This year is the 40th anniversary of the Prague Spring, when Czechoslovakia—then controlled by the USSR—got a new president who ushered in a season of happy reform: Art and literature flourished, the press rediscovered its backbone, civic rights were restored. (Sound familiar?) The joy was fleeting. Eight months after it began, Brezhnev crushed the political and cultural flowering with Soviet tanks.

Writer Bohumil Hrabal—along with Václav Havel, Milan Kundera, and Josef Skvorecky—was one of the flowers of the Prague Spring. A famous smoker, drinker, and dirty-joke teller, Hrabal supposedly wrote his masterpiece, Closely Watched Trains, in his favorite local bar. (He died in 1997, when he fell from the fifth floor of a Prague hospital where he was supposedly trying to feed pigeons. Eerily, he often spoke and wrote about feeling tempted to jump from the window of his fifth-floor apartment.)

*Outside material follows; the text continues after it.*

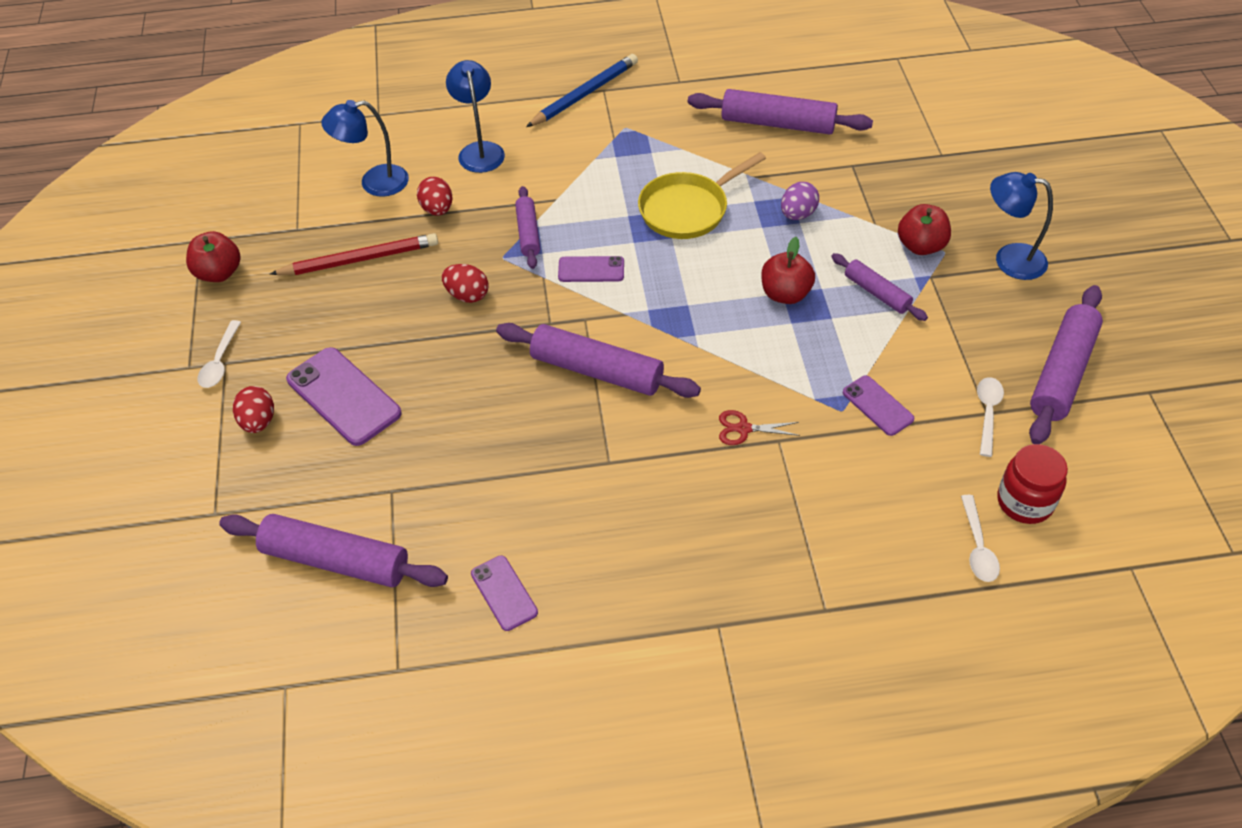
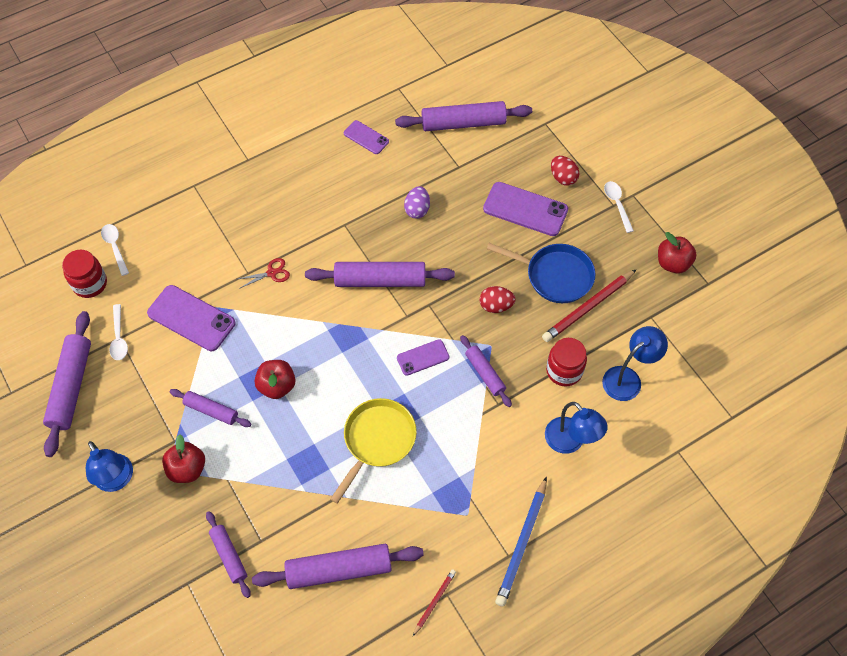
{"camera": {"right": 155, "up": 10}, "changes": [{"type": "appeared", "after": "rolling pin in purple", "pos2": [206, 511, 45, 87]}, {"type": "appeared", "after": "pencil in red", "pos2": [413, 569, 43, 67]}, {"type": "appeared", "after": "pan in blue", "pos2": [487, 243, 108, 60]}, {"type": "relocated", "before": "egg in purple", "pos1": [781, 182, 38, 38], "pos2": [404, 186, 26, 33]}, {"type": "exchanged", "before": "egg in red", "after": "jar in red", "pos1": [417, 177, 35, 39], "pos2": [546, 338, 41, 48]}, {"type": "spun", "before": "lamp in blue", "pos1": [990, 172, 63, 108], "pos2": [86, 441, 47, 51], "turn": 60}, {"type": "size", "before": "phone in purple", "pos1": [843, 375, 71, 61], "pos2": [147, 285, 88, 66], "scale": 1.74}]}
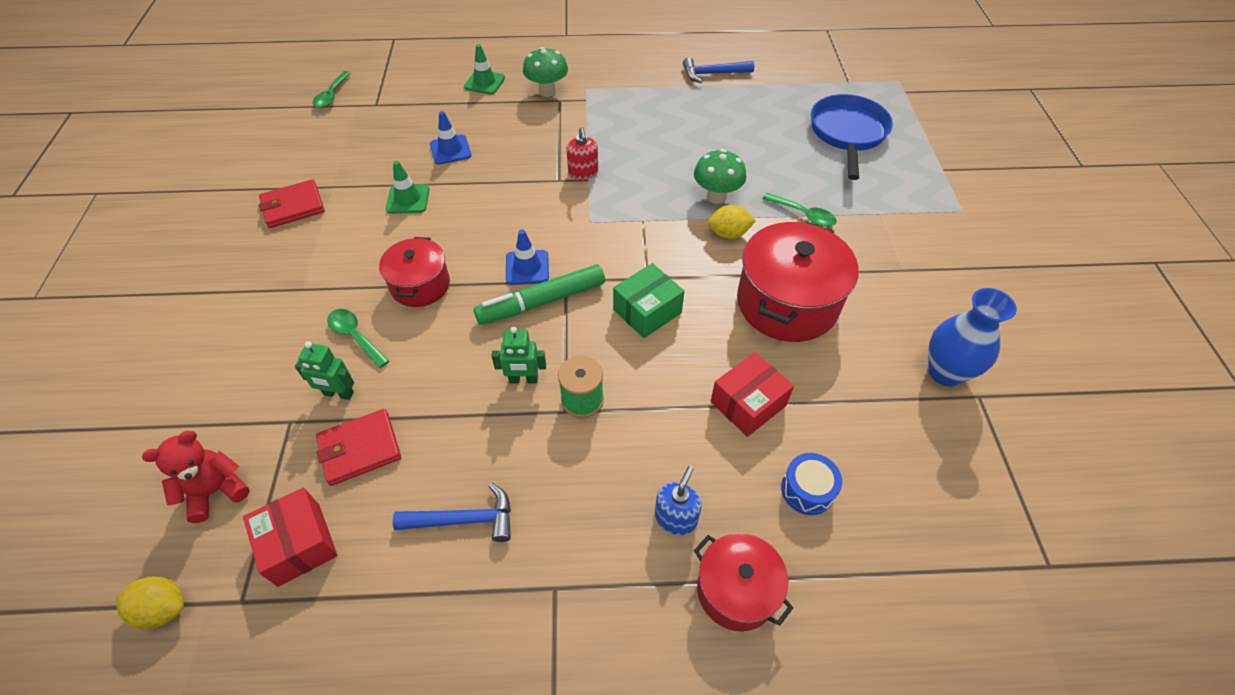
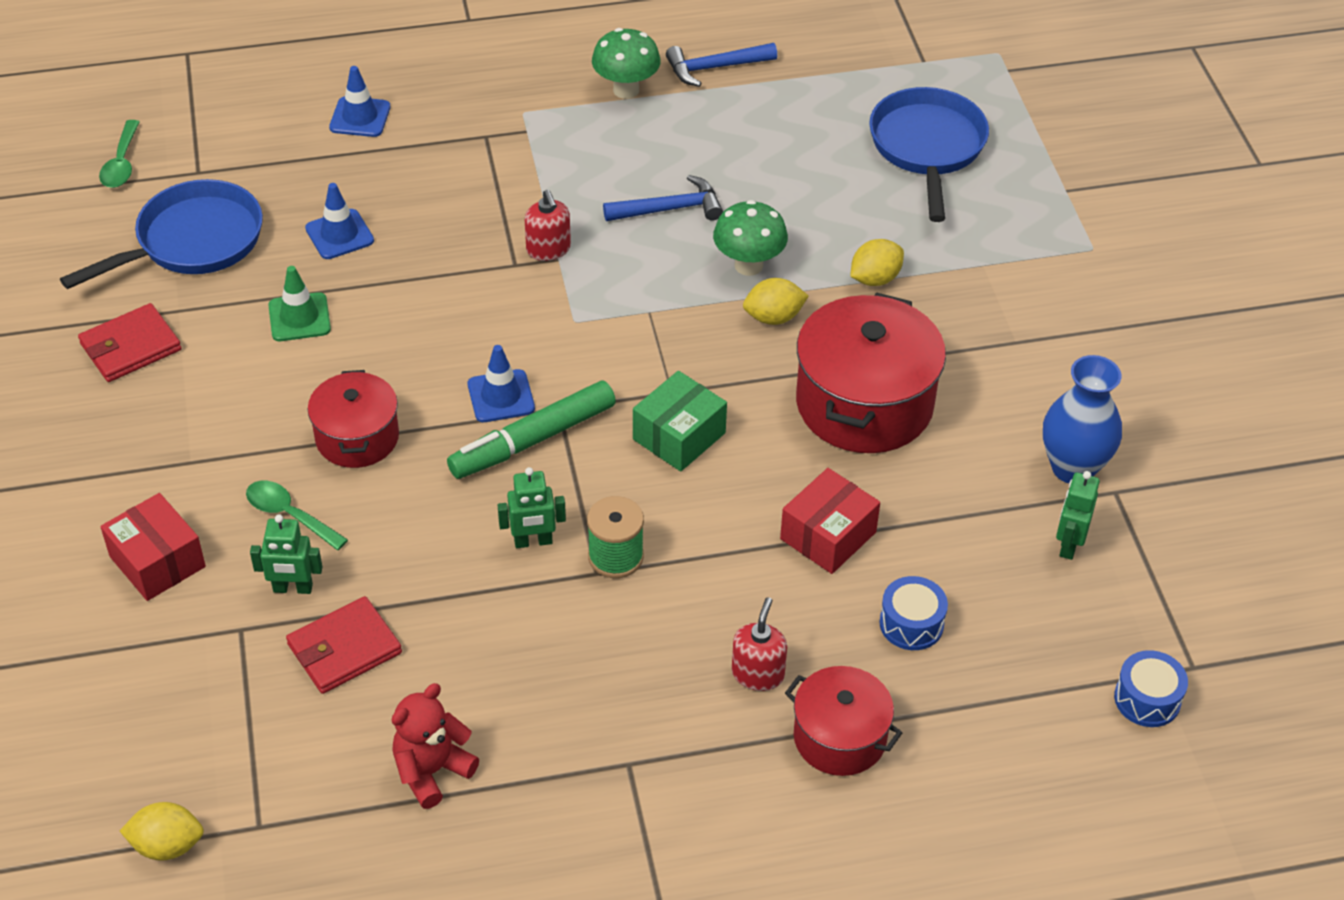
{"camera": {"right": -10, "up": -5}, "changes": [{"type": "appeared", "after": "pan in blue", "pos2": [60, 179, 203, 110]}, {"type": "appeared", "after": "robot in green", "pos2": [1056, 471, 44, 89]}, {"type": "appeared", "after": "drum in blue", "pos2": [1114, 650, 74, 77]}, {"type": "relocated", "before": "teddy bear in red", "pos1": [142, 431, 108, 92], "pos2": [392, 683, 87, 126]}, {"type": "relocated", "before": "box in red", "pos1": [243, 487, 94, 100], "pos2": [100, 493, 106, 108]}, {"type": "relocated", "before": "hammer in blue", "pos1": [393, 483, 118, 59], "pos2": [603, 175, 120, 46]}, {"type": "relocated", "before": "mushroom in green", "pos1": [523, 47, 45, 50], "pos2": [592, 28, 69, 71]}, {"type": "exchanged", "before": "spoon in green", "after": "lemon in yellow", "pos1": [762, 193, 75, 34], "pos2": [850, 239, 54, 47]}, {"type": "colour", "before": "traffic cone in green", "after": "traffic cone in blue", "pos1": [464, 44, 41, 50], "pos2": [329, 66, 61, 71]}, {"type": "colour", "before": "soap dispenser in blue", "after": "soap dispenser in red", "pos1": [655, 466, 47, 69], "pos2": [732, 597, 55, 94]}]}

I Served the King of England, like many of his stories, is a coarse, gallows-humor picaresque about a wise simpleton who gets battered by the forces of Czech history—provincial narrow-mindedness, then the Nazis, then the Communists, and finally, provincial narrow-mindedness again. In the opening shot of this charming film adaptation, Jan Díte, the eternally impish protagonist, strolls out of prison and tells us: "I was sentenced to 15 years. But because of the amnesty, I only served 14 years and 9 months." The film moves backward and forward in time as Jan works as a waiter in fancy brothels and hotels and makes sweet, sweet love to a parade of beautiful young ladies. (Towheaded actor Ivan Barnev plays the amiable, scheming clown like a Czech Chaplin.)

Director Jirí Menzel throws in a bit of Czech surrealism—like when Jan's Nazi fling briefly turns into Hitler in bed—and keeps the picture bright and lively. The classic 1966 film adaptation of Closely Watched Trains captured Hrabal's sense of meaninglessness and pathos; I Served the King of England captures Hrabal's sense of fun.